___ Supplied material

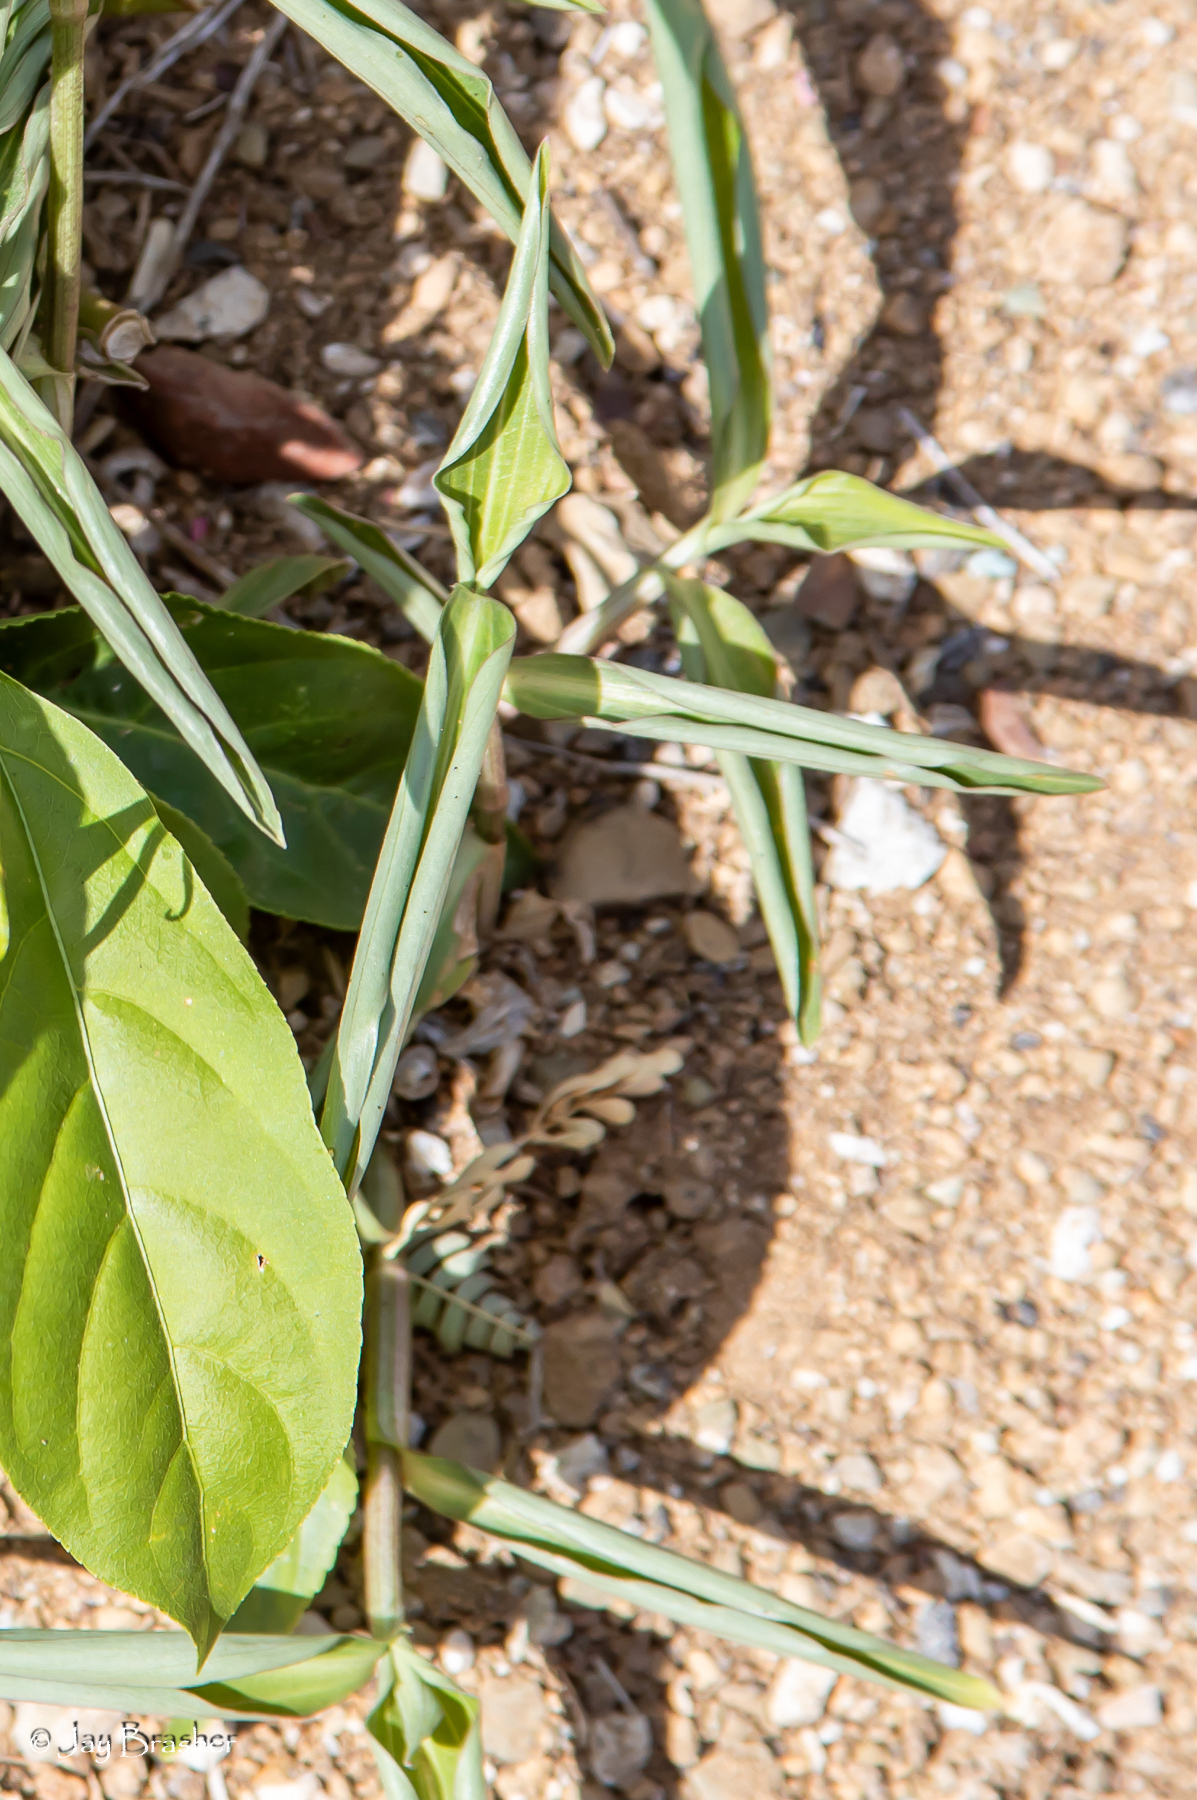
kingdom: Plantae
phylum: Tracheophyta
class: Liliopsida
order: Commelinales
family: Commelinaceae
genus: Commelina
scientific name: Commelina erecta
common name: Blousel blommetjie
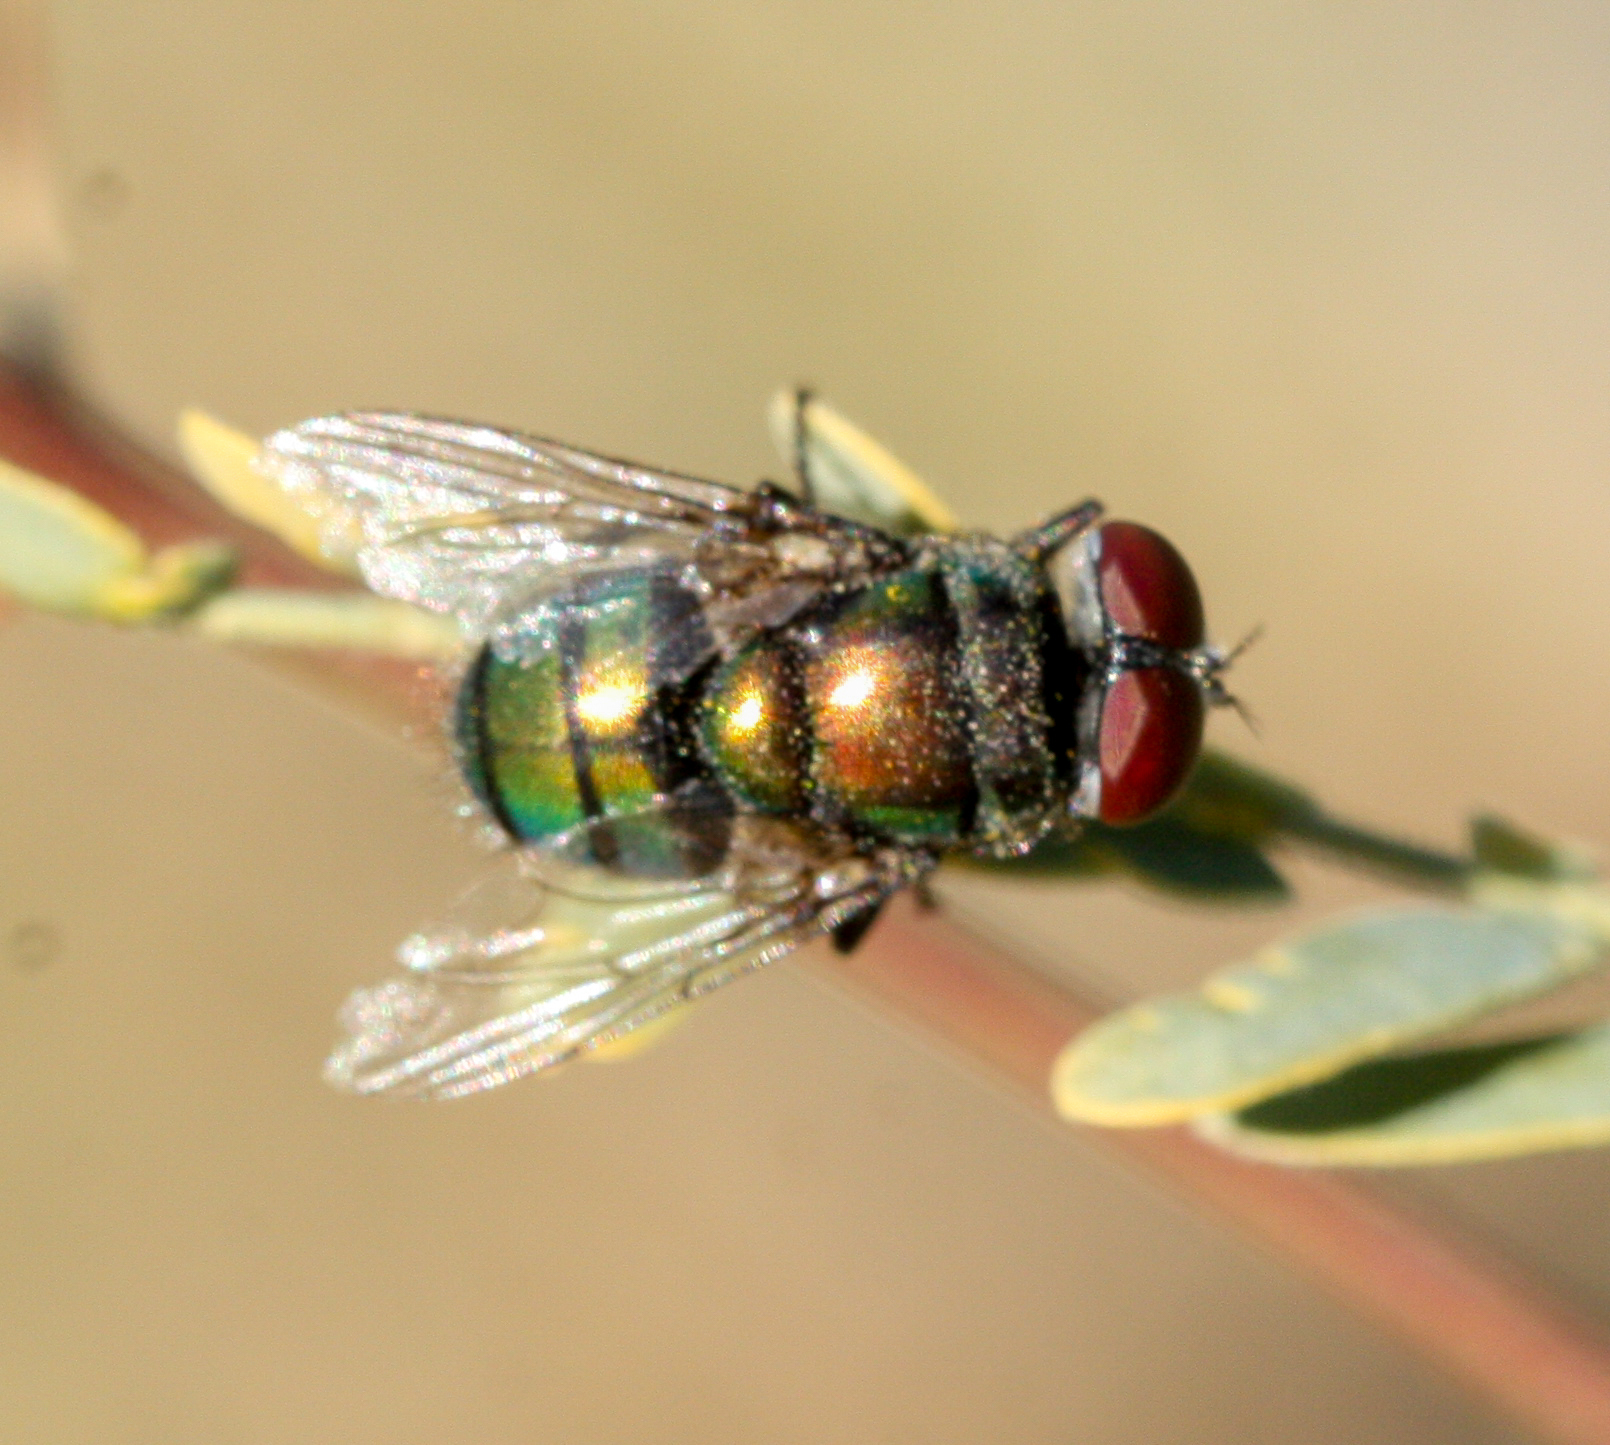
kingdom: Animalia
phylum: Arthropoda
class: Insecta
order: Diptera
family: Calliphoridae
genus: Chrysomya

______

Stated goal:
Can you rewrite the material from the line with "order: Commelinales" up to and including its final line, putting "vernacular name" wherever "common name" appears and changing nothing else? Leave the pictures out of your version.

Result below:
order: Commelinales
family: Commelinaceae
genus: Commelina
scientific name: Commelina erecta
vernacular name: Blousel blommetjie
kingdom: Animalia
phylum: Arthropoda
class: Insecta
order: Diptera
family: Calliphoridae
genus: Chrysomya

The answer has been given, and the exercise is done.